Published Apr 10, 2024 10:25 PM by The Maritime Executive

 

On Wednesday, the U.S. Coast Guard held a heritage recognition ceremony for the medium endurance cutter USCGC Dependable, which has been performing rescues and busting drug-runners for an astonishing 56 years. The event served the purpose of a decommissioning, though not in name: Dependable will be laid up in an inactive shipyard status until her well-earned formal retirement, and her crew will transfer to new units in order to cover the service's manning shortfall

Dependable was commissioned in 1968 at American Ship Building in Lorain, Ohio and underwent a deep overhaul in 1995-7. Over the course of her long service life, she racked up a string of drug bust successes, including the seizure of 120 tons of marijuana aboard a freighter in 1978. She was on scene to respond for the Mariel Boatlift in 1980 and the Haitian earthquake of 2010, and participated in multiple migrant-interdiction missions. On her final patrol at the end of last year, her crew saved 33 people aboard a 25-foot boat in seas of up to 12 feet off the coast of Haiti. 

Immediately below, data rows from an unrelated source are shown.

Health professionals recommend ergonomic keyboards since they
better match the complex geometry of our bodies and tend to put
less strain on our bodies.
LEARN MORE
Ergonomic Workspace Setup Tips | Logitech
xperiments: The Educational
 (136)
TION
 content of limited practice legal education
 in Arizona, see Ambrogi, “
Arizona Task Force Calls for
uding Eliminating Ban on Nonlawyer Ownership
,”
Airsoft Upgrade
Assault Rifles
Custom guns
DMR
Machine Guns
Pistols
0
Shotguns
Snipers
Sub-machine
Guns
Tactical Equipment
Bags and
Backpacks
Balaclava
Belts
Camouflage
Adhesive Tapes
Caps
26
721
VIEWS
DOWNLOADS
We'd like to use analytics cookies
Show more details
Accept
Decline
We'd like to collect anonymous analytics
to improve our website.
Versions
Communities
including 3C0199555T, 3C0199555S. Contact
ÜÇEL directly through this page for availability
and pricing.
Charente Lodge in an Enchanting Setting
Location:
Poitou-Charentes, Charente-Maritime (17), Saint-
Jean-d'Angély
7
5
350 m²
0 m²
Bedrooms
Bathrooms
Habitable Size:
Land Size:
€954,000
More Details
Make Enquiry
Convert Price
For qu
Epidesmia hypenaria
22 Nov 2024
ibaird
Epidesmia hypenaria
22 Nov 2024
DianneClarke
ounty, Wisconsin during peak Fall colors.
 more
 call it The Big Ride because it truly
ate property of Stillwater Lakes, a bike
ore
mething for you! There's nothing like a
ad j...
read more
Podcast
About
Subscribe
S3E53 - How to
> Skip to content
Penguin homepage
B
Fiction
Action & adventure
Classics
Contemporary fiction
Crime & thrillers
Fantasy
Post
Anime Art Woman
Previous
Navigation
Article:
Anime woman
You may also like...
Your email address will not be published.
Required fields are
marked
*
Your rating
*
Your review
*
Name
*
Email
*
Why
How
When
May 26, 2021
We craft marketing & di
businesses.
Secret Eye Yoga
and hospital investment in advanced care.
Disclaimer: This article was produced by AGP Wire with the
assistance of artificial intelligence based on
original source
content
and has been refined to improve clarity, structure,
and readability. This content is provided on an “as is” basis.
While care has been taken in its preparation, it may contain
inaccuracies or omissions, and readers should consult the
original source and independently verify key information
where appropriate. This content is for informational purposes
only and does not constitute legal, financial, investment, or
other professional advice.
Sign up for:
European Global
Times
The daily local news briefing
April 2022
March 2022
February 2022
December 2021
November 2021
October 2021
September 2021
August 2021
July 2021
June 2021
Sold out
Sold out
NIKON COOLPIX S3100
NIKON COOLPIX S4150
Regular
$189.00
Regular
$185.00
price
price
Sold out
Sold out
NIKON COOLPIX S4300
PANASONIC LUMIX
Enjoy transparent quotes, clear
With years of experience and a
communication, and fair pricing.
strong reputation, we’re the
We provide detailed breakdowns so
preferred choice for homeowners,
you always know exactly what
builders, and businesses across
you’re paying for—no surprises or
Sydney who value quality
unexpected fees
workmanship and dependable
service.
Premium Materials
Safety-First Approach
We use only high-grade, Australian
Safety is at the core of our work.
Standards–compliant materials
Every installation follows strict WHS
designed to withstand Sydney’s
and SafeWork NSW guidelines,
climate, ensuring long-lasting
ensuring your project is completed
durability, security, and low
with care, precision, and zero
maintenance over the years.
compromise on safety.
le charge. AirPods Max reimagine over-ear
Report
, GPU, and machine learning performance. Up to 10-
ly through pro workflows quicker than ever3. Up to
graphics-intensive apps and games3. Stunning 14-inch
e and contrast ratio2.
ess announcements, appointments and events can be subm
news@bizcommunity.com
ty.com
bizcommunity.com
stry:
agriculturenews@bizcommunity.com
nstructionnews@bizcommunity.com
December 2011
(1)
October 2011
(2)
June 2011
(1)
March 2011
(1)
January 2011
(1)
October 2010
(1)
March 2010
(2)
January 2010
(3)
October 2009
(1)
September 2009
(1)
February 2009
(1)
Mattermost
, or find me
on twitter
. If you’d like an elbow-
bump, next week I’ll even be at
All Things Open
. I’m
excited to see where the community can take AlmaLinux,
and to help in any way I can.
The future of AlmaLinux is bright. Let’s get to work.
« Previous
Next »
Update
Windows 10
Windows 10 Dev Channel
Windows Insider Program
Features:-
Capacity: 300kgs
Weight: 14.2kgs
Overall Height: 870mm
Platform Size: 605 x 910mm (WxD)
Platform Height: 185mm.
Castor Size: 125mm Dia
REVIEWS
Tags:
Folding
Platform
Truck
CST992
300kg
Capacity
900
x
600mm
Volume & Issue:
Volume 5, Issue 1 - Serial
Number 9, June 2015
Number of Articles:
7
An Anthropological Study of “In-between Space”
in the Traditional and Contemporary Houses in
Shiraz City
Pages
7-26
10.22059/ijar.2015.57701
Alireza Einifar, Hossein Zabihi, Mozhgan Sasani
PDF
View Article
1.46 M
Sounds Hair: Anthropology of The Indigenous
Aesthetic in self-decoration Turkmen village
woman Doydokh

The Offshore Patrol Cutter procurement program will gradually deliver replacements for Dependable and her long-serving sister ships. In the meantime, the Coast Guard has decided to begin taking three of them off of front-line duty without waiting. The service is short on personnel, and its leaders want to operate cutters with whole crews instead of gapping billets. 

“The Coast Guard cannot maintain the same level of operations with our current shortfall – we cannot do the same with less,” said Coast Guard Commandant Adm. Linda Fagan and Master Chief Petty Officer of the Coast Guard Heath Jones in a statement last year. “Conducting our missions is often inherently dangerous, and doing so without enough crew puts our members and the American public at increased risk.”

For Dependable, this alignment policy means an earlier retirement - but early is relative. Internationally, seagoing ships usually retire by 25 and rarely outlast their 40th year. 56 years is remarkable for a hardworking law enforcement vessel like Dependable

“This is a fine ship, built long ago by American shipbuilders, tradesmen, and craftsmen,” said Vice Admiral Kevin Lunday, Commander, Coast Guard Atlantic Area. “But a ship doesn’t become a Coast Guard cutter because we paint it white and put a racing stripe on the side. It becomes a cutter when we breathe life into it by crewing it with the finest young women and men from across these United States."